Jordan saw Beckwith had arranged question marks on his pad. Some were at an angle instead of being upright.

‘Your husband didn’t admit to two affairs, did he?’ resumed Bartle. ‘You told him you’d had him under surveillance, because you suspected he was being unfaithful. And that you were going to cite Sharon Borowski and Leanne Jefferies?’

‘That is not the correct sequence,’ rejected Alyce. ‘It was as I have described it. I had not organized surveillance and had no idea who the whores were with whom he was sleeping: I just knew he was sleeping around because that was how I had become infected. That was what I told him.’

‘It was you who first mentioned the divorce statute of criminal conversation here in North Carolina, not him,’ insisted the lawyer.

‘Until I engaged Mr Reid – and learned the totally unfounded case brought against Harvey Jordan by my husband – I had no idea of any such law or divorce provision. How could I have done?’

‘Yet you initiated proceedings against Ms Jefferies!’
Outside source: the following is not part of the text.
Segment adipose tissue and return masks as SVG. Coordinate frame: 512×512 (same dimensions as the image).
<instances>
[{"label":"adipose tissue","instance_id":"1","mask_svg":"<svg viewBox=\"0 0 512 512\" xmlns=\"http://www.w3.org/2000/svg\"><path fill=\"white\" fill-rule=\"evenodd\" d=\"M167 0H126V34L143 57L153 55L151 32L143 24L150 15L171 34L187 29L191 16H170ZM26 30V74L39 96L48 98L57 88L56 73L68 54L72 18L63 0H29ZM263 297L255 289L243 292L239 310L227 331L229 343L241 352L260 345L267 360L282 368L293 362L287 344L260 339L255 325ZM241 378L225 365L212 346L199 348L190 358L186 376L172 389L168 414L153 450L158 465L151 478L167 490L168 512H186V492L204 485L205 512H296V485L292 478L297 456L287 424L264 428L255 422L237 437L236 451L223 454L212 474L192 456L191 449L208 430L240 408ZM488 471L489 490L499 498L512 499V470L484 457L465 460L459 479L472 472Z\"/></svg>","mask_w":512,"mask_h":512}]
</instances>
‘I was advised by Mr Reid that it was a course open to me. And that it was one that I should take. ’

‘You had suffered a disease, which you claim your husband gave you. You had told him you were divorcing him. Yet you took the papers with you to France, instead of signing them here. You were still unsure about the divorce, weren’t you?’

‘No!’ denied Alyce. ‘The papers weren’t complete, particularly the criminal conversation claim against Leanne Jefferies. They were posted to me in France. I took what was already prepared. I was going to be by myself. I had time to read everything very thoroughly.’

‘But you weren’t by yourself, were you?’

‘I wish I had remained so, not for my own sake but for Mr Jordan’s. I very much regret his entrapment by my husband.’

The exclamation marks on Beckwith’s pad were all upright now.

‘Your husband is a wealthy man, the president of one of Wall Street’s leading commodity brokerages with a multi-millon dollar turnover?’

‘My husband never discussed business affairs with me, only in the beginning when he borrowed a million dollars from me.’

‘A million dollars that you have no proof of drawing from any of your accounts.’

‘It was how he wanted it done, in cash.’

‘Not only is there no traceable record of it having been withdrawn from your accounts, there is no recorded entry of such a sum in the company books. How do you explain that?’

‘Easily. I told you he asked for it in cash, to avoid it showing in the books. If it were recorded it would have been taxable. Maybe it was to spend on the women I then didn’t know about.’